Thursday, 25 July 2019

The Orchid King

It is possible that you have joined one of the groups attending Hatfield Road Cemetery on one of the popular Laid to Rest story walks, organised by the local history group Fleetville Diaries.  If so you will have seen, because we have told the story of the families Sander and Moon, a rather forlorn and overgrown family plot.  Brambles and Buddleia are not really representative of one of the country's foremost orchid hybridisers of the 19th century!


Henry G Moon, artist

If you now take a walk in the cemetery you will discover an impressive plot; the offending brambles and other invasive plants have been coaxed out of the ground, the granite stonework has been cleaned, restored and re-set, fresh topsoil and weed inhibiting matting laid – and there is now fresh green grass growing inside the kerbing.  The grave is along a curved path from the main avenue opposite the chapel, leading towards the Cemetery Manager's office.


Orchid Laelia Goldiana
The work was undertaken by a team from Fleetville Diaries, having become temporary guardians under the Adopt-a-Grave process, and of course with the full blessing of today's members of the Sander and Moon families.  J J Burgess carried out much of the stonework.

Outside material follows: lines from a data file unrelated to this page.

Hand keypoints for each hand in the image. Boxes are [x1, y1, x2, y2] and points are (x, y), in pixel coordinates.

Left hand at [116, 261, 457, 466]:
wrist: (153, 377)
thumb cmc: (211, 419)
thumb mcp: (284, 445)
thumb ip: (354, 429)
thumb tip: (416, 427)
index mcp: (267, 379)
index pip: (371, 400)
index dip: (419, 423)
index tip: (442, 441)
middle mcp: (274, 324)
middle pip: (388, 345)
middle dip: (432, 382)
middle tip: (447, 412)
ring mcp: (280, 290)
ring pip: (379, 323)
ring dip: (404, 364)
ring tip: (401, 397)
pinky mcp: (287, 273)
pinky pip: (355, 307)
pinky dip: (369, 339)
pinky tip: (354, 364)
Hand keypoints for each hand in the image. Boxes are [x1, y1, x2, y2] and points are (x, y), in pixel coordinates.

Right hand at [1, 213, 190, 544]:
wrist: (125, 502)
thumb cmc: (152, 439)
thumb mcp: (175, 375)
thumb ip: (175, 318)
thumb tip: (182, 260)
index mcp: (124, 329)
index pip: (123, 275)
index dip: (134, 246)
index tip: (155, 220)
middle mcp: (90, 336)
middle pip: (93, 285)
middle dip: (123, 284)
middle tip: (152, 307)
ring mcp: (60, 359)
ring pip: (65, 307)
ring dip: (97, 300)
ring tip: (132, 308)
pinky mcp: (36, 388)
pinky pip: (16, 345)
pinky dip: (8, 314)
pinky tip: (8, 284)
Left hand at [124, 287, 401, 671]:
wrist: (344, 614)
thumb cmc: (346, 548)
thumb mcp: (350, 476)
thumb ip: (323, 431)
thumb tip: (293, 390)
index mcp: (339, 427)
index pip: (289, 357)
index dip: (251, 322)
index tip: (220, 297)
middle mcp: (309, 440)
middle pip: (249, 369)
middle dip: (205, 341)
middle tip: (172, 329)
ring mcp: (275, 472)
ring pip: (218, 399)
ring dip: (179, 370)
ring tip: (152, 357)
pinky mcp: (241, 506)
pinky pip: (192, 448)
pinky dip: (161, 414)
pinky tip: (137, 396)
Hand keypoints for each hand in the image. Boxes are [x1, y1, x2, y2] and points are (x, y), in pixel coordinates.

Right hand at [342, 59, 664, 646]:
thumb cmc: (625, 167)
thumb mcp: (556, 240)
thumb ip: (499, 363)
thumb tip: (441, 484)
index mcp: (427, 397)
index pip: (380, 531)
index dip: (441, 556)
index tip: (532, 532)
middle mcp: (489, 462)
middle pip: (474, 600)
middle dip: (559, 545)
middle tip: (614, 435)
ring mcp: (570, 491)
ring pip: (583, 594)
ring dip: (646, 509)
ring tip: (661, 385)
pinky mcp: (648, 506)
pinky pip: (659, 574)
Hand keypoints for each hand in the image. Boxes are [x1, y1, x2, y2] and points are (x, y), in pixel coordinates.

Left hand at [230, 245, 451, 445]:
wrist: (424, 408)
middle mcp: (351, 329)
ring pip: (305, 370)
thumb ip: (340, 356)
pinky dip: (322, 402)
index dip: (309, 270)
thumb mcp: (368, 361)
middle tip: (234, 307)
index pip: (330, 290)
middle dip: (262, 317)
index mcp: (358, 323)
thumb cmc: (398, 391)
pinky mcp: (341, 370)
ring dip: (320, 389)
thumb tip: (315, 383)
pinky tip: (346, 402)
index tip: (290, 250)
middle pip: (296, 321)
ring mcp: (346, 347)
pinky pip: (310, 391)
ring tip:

Frederick Sander, informally known as the Orchid King, had his nurseries in Camp Road from the 1880s, and in-law and artist Henry Moon produced slightly under two hundred stunning paintings of orchids.  So, there are members of both families buried in the plot.  The full story of the Orchid King can be found on the Frederick Sander & Henry Moon Tribute section of www.fleetvillediaries.org   During the course of the project it was discovered that Moon had also undertaken similar paintings for Peter Barr, a daffodil hybridiser in Streatham.  Peter, rather appropriately, had been known as the Daffodil King.  So representatives of Barr's Streatham research group also joined the Tribute Day.

Before the restoration project began






On a very hot day this week Fleetville Diaries invited some eighty guests, including the current generations of the Sander and Moon families to a special Tribute Day, firstly around the grave in Hatfield Road Cemetery, and then to refreshments and an exhibition at St Paul's Church.  This was an occasion for some members of these two impressive families to meet each other for the very first time, and it is clear that they were overwhelmed by the recognition bestowed on them by the occasion.